Inhibitory activity of Acja3 isolate obtained from the gut of the Japanese honey bee, A. c. japonica, against the M. plutonius DAT561 strain. Diameters (mean ± SD) of inhibitory zones were calculated based on three independent experiments. BHI liquid medium and tetracycline (Tet) were used as negative and positive controls, respectively.

Figure 3.
Survival rates of larvae treated with the M. plutonius DAT561 strain (solid circles), DAT561 plus Acja3 cell suspension (crosses), DAT561 plus Acja3 cell-free supernatant (CFS) (triangles), or control (open circles).
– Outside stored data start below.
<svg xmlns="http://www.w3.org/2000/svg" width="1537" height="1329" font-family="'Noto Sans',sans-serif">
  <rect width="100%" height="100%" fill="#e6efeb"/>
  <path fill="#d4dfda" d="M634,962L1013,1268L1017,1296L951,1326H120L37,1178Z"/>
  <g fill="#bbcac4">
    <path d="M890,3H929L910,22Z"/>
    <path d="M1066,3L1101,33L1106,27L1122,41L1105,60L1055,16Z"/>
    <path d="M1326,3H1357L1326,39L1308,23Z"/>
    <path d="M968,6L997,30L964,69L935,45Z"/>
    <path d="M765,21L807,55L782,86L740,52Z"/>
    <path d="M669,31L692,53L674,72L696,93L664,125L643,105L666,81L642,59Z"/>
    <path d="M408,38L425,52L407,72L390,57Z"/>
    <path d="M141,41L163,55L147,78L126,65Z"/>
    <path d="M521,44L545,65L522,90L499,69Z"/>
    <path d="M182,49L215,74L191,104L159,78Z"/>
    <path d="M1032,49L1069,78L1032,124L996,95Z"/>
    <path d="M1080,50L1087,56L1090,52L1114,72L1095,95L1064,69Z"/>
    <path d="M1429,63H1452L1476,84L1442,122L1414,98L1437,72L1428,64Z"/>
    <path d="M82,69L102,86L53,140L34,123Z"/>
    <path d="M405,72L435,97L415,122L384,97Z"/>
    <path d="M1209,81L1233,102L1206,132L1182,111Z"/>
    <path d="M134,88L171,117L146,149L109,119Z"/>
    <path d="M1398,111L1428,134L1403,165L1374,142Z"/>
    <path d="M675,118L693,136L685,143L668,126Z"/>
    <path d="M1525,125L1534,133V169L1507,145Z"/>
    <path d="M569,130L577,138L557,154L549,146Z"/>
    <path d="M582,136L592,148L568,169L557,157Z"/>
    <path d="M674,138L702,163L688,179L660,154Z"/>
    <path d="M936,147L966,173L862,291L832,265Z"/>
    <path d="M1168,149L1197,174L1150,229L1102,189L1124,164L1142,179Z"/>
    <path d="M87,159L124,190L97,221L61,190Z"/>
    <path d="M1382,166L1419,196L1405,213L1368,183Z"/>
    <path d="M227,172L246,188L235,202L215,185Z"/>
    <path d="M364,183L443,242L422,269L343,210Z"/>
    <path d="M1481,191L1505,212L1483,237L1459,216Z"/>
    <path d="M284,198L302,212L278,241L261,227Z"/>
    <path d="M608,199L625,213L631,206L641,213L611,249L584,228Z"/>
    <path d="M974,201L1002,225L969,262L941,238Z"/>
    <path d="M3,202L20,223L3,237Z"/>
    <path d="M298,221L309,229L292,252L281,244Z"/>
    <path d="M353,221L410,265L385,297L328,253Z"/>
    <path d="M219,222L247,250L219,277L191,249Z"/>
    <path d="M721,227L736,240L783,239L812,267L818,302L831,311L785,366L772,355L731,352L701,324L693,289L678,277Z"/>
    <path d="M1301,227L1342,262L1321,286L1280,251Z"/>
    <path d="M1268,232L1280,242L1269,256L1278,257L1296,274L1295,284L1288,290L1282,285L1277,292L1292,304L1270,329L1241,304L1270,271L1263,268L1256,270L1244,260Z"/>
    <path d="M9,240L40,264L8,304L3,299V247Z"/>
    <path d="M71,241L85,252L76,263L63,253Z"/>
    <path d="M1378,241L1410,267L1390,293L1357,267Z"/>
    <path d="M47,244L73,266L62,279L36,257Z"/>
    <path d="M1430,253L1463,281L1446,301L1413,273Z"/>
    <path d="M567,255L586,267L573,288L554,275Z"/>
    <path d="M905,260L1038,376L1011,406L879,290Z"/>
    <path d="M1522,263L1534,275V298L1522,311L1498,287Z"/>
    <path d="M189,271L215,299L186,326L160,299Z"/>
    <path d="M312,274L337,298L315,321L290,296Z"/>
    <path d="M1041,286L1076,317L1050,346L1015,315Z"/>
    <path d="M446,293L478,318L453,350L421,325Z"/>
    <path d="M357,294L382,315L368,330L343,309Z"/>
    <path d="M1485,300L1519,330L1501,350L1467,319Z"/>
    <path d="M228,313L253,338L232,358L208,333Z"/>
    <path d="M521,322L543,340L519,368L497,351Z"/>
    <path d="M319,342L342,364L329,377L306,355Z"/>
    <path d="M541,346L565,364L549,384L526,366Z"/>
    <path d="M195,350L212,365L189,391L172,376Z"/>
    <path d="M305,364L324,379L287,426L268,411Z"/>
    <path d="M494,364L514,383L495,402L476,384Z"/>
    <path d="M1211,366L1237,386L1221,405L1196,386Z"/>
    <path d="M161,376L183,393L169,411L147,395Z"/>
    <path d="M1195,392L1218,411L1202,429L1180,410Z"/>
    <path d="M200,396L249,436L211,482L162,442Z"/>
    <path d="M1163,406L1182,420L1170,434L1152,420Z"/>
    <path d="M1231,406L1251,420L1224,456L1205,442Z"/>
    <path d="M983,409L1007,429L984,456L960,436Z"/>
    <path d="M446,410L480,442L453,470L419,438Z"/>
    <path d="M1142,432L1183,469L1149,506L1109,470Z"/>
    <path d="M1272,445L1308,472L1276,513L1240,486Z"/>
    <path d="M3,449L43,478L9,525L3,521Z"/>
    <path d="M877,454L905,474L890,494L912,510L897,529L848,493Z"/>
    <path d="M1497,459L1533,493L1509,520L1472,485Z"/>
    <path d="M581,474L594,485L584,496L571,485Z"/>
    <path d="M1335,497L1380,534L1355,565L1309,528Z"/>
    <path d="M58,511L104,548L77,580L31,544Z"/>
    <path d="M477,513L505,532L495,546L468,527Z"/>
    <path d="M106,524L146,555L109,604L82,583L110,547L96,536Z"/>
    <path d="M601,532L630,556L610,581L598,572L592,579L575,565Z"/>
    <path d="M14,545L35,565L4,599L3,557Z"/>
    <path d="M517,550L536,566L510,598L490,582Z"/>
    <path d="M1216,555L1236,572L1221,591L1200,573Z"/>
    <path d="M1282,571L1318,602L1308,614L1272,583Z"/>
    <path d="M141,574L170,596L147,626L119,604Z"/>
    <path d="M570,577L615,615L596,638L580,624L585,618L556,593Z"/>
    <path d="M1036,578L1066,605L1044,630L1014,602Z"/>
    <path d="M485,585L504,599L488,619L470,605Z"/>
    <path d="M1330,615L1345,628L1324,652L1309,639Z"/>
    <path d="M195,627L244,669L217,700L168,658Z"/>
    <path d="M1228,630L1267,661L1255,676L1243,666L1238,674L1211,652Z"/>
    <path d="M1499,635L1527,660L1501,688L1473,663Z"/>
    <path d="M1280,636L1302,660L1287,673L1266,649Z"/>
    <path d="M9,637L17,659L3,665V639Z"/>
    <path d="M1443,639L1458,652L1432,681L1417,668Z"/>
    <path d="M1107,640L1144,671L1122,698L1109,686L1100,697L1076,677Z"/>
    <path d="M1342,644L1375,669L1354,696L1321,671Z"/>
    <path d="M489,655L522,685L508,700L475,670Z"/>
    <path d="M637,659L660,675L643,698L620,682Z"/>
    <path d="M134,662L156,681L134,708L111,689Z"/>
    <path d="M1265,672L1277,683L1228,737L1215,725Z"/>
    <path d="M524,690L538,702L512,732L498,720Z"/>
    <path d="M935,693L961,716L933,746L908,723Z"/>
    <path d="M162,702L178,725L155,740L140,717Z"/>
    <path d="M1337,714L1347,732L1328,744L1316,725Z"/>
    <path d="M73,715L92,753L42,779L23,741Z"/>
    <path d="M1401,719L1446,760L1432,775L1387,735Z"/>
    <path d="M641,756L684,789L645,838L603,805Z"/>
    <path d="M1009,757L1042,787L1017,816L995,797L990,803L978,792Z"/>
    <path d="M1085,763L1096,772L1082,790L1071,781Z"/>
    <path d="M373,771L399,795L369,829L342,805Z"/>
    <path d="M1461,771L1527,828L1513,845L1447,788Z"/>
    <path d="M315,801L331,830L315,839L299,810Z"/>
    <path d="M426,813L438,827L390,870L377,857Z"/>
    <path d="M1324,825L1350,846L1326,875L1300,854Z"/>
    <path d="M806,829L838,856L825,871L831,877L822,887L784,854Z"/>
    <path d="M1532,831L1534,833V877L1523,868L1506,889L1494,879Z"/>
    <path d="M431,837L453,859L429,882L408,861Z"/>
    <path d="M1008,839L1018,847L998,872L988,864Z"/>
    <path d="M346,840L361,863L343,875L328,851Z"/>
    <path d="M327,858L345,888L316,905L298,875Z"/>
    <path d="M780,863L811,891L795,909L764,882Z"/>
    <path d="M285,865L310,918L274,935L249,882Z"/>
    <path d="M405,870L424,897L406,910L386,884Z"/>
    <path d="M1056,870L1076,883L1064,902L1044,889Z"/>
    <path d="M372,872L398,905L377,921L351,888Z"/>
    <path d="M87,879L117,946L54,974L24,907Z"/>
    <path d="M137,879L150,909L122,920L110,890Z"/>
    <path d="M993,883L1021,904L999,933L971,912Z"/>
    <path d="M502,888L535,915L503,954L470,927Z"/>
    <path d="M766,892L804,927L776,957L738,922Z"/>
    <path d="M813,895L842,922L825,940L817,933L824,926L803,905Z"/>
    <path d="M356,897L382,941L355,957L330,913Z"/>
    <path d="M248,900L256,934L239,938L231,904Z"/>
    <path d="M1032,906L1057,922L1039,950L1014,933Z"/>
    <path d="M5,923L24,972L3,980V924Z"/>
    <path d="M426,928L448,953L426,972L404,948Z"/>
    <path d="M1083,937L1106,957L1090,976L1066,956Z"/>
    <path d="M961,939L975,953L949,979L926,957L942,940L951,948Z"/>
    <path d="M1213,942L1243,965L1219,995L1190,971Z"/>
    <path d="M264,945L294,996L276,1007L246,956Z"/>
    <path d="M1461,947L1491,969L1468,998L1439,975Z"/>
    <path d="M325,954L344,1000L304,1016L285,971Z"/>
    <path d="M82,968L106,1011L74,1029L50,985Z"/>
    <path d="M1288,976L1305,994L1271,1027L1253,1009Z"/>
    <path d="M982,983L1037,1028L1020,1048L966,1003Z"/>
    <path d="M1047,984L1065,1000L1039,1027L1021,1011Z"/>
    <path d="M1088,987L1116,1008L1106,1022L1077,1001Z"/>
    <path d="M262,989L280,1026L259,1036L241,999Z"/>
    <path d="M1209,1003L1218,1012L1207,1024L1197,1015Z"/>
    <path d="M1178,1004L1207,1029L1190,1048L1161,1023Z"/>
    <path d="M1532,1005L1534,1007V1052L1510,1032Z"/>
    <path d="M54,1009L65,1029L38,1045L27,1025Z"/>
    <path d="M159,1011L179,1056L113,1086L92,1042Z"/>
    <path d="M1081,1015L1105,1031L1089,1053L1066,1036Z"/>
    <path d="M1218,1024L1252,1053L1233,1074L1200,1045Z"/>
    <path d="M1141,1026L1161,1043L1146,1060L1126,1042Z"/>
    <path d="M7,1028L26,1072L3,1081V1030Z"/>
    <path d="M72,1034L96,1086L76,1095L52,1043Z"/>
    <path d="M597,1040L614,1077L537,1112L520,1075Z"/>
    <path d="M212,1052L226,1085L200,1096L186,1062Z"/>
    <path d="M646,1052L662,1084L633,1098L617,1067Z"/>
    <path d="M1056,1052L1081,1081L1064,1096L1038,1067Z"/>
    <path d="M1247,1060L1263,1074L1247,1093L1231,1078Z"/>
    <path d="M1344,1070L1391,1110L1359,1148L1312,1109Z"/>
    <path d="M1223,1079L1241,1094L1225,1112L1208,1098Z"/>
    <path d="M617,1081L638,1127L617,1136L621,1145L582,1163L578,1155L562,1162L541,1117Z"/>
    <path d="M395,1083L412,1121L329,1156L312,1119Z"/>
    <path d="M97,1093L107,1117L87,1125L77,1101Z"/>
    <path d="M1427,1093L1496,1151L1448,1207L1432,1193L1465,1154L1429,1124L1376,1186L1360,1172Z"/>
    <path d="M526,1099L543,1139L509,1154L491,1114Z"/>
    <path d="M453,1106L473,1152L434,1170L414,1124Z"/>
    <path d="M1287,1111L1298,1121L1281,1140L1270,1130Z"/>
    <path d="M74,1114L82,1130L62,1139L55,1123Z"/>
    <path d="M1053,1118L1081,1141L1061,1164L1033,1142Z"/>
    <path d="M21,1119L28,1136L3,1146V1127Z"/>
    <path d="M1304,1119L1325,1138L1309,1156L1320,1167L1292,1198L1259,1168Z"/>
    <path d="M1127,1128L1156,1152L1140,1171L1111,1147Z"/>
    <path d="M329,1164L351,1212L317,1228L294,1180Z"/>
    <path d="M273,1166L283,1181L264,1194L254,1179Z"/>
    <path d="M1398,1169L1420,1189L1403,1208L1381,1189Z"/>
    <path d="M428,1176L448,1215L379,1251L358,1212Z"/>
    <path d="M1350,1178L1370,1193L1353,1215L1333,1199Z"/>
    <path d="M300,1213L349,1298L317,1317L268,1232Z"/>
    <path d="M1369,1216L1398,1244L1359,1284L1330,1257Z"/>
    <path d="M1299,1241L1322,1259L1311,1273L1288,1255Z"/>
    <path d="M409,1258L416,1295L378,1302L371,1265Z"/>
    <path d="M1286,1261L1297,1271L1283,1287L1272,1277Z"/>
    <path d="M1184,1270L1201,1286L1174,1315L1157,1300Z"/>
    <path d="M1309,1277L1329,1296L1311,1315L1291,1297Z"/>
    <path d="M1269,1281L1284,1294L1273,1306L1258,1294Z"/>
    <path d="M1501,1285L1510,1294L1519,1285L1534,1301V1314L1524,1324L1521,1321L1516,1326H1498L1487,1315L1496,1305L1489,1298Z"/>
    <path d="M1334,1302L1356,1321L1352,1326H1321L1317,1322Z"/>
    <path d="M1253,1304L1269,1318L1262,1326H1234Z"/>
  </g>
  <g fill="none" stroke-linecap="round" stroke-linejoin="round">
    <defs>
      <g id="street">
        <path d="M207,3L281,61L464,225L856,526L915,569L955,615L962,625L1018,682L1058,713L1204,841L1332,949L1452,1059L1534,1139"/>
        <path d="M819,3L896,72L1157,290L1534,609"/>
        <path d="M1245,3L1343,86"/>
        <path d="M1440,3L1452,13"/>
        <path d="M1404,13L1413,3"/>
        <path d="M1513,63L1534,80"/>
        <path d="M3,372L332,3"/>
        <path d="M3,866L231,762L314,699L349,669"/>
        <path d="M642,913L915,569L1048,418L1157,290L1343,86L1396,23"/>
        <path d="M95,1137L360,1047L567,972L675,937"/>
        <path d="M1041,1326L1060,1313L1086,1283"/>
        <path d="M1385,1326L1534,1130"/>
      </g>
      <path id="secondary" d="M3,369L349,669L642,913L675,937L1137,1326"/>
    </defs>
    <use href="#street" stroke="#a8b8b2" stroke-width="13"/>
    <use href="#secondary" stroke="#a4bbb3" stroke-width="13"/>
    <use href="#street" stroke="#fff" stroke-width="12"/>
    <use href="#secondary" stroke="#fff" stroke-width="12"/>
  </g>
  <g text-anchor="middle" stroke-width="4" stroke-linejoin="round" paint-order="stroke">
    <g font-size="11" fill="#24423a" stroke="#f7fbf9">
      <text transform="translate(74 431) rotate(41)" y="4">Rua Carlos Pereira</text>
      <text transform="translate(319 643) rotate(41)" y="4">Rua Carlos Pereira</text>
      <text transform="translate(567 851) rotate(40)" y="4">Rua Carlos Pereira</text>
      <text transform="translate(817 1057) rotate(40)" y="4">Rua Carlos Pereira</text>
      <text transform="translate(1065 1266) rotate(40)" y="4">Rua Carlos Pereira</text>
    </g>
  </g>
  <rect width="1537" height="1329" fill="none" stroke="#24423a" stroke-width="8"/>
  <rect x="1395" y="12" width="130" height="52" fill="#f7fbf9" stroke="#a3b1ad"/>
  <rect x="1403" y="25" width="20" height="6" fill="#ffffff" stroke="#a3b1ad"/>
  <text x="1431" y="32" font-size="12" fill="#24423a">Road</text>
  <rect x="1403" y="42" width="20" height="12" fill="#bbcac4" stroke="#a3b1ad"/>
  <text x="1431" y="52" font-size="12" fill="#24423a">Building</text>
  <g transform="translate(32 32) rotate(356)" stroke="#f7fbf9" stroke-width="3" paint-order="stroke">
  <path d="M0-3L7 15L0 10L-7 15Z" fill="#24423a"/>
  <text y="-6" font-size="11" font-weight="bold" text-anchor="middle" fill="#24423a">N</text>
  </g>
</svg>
In these in vivo feeding assays, 24 larvae were used in each of the infectious and non-infectious control groups, and 48 larvae were used in each of the Acja3- and Acja3 CFS-treated groups. The average survival rate was used in a log-rank statistical analysis.

Acknowledgements
The authors thank Dr. Sota Kobayashi for helpful suggestions on the statistical analysis. This work was supported by a grant from the Promotion of Basic Research Activities for Innovative Biosciences (PRO-BRAIN) and a Grant-in-Aid for Scientific Research (C) (22580345) from the Japan Society for the Promotion of Science.